> _ENTRIES SUPPLIED_

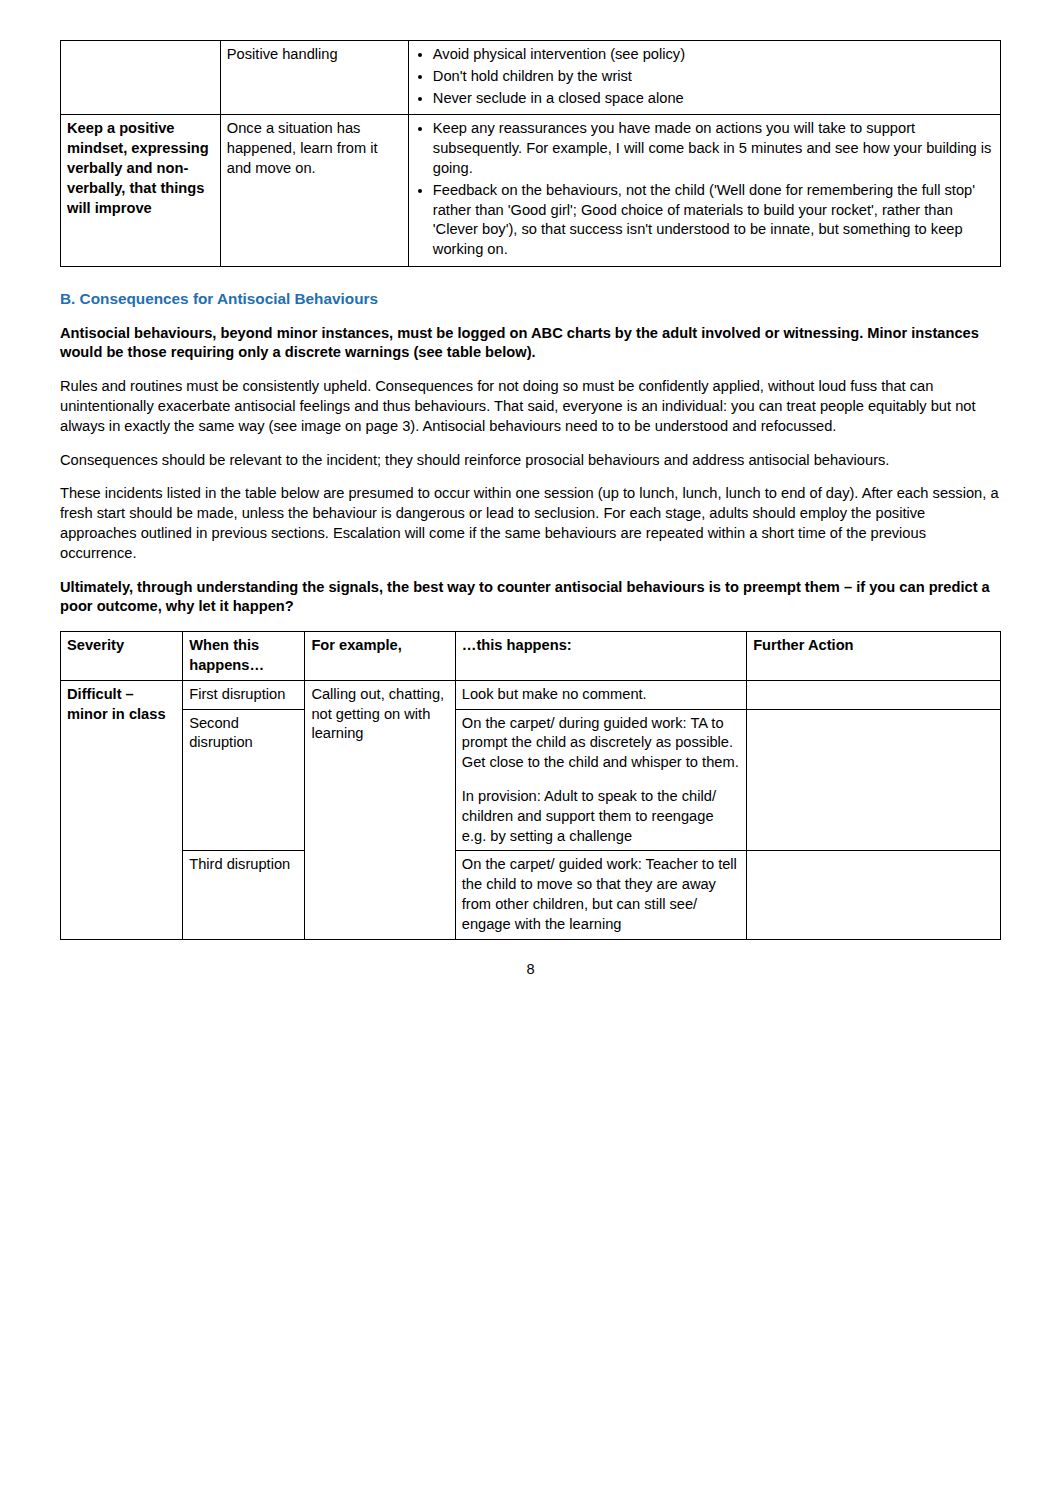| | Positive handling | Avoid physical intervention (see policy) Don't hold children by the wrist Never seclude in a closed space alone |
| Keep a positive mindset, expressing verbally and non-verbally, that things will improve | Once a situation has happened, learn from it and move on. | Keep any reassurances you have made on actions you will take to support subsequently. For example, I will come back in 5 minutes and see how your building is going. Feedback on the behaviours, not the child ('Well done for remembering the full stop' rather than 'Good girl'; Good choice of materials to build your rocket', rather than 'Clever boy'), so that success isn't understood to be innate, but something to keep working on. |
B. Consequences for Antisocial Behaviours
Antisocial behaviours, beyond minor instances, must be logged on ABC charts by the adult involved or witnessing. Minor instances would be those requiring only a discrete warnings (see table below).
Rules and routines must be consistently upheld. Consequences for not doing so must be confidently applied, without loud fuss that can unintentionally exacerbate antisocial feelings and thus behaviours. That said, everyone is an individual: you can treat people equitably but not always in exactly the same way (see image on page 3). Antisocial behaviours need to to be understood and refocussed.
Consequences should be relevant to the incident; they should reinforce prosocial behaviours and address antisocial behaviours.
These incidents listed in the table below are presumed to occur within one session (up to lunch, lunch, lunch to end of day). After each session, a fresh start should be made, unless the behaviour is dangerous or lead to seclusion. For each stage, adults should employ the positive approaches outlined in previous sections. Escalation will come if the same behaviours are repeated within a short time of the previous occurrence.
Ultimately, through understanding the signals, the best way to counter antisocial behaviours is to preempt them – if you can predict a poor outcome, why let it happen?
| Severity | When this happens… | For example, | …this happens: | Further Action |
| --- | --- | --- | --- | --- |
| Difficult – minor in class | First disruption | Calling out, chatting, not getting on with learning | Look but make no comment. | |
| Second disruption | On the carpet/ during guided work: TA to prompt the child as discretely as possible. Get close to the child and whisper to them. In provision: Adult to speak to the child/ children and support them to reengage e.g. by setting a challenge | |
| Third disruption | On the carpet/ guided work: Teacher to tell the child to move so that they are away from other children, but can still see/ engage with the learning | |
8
...
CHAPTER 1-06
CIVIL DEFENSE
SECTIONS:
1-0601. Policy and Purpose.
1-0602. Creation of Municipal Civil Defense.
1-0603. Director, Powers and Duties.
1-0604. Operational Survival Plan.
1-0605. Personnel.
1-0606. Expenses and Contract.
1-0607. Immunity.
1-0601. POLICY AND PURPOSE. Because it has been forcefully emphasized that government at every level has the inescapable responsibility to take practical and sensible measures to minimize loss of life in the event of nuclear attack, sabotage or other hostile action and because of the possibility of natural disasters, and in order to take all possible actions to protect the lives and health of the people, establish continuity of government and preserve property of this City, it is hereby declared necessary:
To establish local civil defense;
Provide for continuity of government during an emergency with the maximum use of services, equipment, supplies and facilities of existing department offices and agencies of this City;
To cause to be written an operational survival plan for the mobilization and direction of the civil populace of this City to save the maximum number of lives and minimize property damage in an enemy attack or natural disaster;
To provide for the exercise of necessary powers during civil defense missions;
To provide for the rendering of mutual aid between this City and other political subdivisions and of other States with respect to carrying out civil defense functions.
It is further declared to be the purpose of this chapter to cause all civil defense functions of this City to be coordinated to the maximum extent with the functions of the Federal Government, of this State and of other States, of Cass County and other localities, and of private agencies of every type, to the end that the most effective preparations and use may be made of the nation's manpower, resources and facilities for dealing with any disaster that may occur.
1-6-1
---
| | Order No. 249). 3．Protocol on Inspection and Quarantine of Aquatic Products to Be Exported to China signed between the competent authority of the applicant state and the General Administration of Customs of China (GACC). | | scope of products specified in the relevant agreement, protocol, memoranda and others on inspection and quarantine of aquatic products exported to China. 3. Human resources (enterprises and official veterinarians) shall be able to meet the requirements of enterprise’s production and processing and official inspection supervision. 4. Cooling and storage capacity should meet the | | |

> _PROMPT_
Search the material above for the word "learning", then copy each line that holds it.

> _RESPONSE AREA_
| Difficult – minor in class | First disruption | Calling out, chatting, not getting on with learning | Look but make no comment. | |
| Third disruption | On the carpet/ guided work: Teacher to tell the child to move so that they are away from other children, but can still see/ engage with the learning | |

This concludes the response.